Virtual water is the term that links water, products, and trade. Each product, in fact, is characterized by a specific virtual water content: when the product is sell (or buy), it virtually carries the amount of water that was necessary for the production. By using this concept, the international trade can be seen as a complex virtual water network in which each country involved is a node. Among nodes there are flows of virtual water whose magnitude depends on the quantity of products traded, and on the water footprint characteristic of the place where the product has been produced.

For example the picture below shows the share in the export of the maize produced in India in 2011.


Apparently countries import maize to eat, to satisfy their needs (biofuels, animal feeding), but effectively the importation means for them releasing the pressure on their domestic  water resources: virtual water import is an instrument to face water scarsity and limit the local depletion. This concept is particularly true for that regions in which the anthropic demand exceeds the local supply.

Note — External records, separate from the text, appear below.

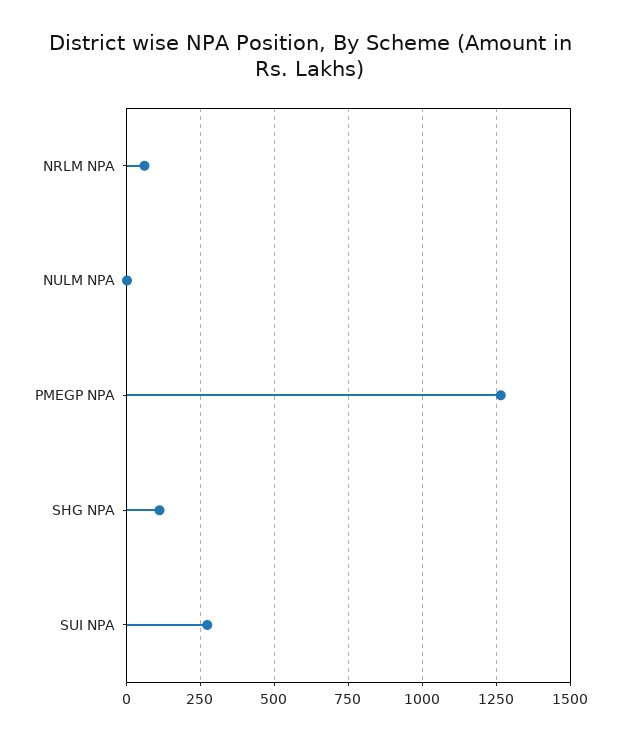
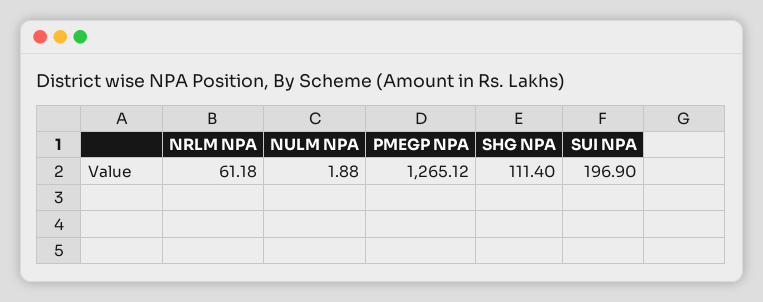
SUI NPA: 275 -> 196.9

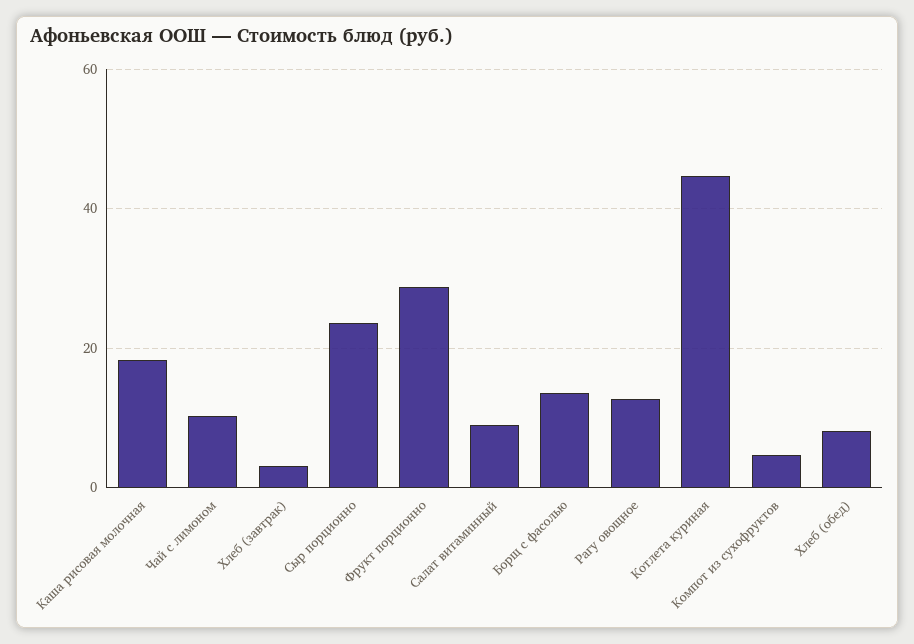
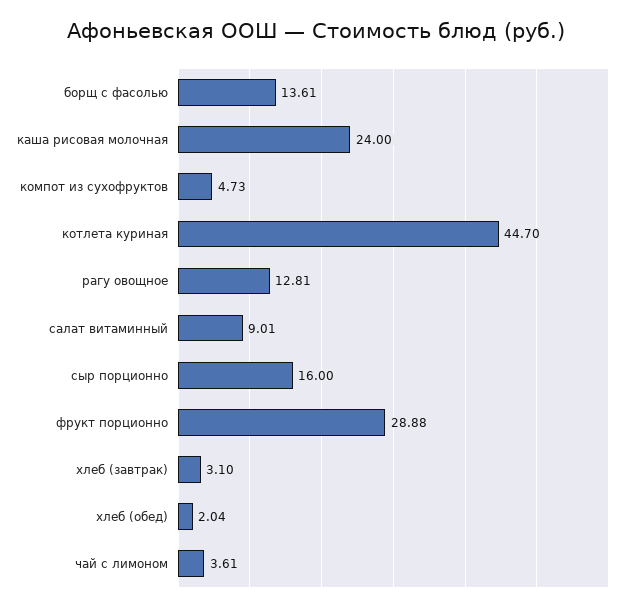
Каша рисовая молочная: 18 -> 24
Чай с лимоном: 10 -> 3.61
Сыр порционно: 24 -> 16
Хлеб (обед): 8 -> 2.04

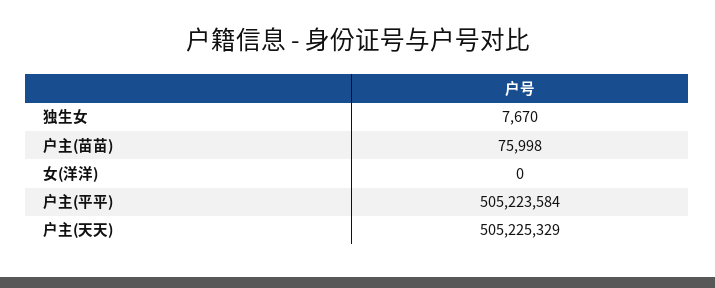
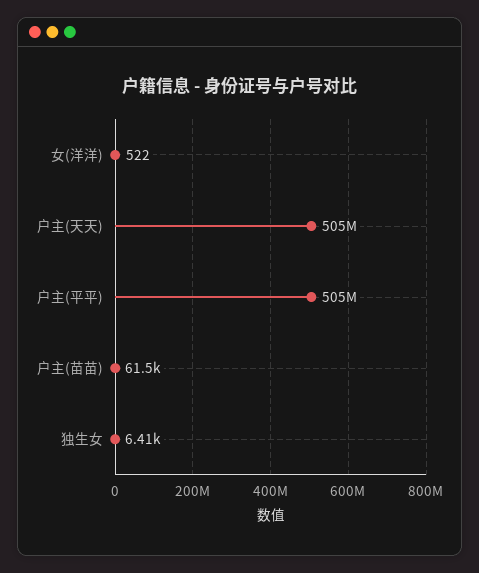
独生女: 7670 -> 6410
户主(苗苗): 75998 -> 61500
女(洋洋): 0 -> 522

The map in the figure below shows the relationship between the local supply and the demand. America, Northern Asia and Australia are independent from others countries because their local water supply is bigger than the water demand for food, so they can support themselves and export the exceed goods to other parts of the world. Europe is generally able to support itself thanks to the importation from other countries that allows the re-exportation of some of the food imported. Africa and South of Asia have a very low local supply (there are only few exceptions) that is not sufficient to meet the local demand.


The virtual water network makes an increasing inter-dependance among countries, that can reduce the societal resilience. In fact if a node (country) of the network becomes weaker because of water deficit, the node dependent from it becomes weaker as a consequence.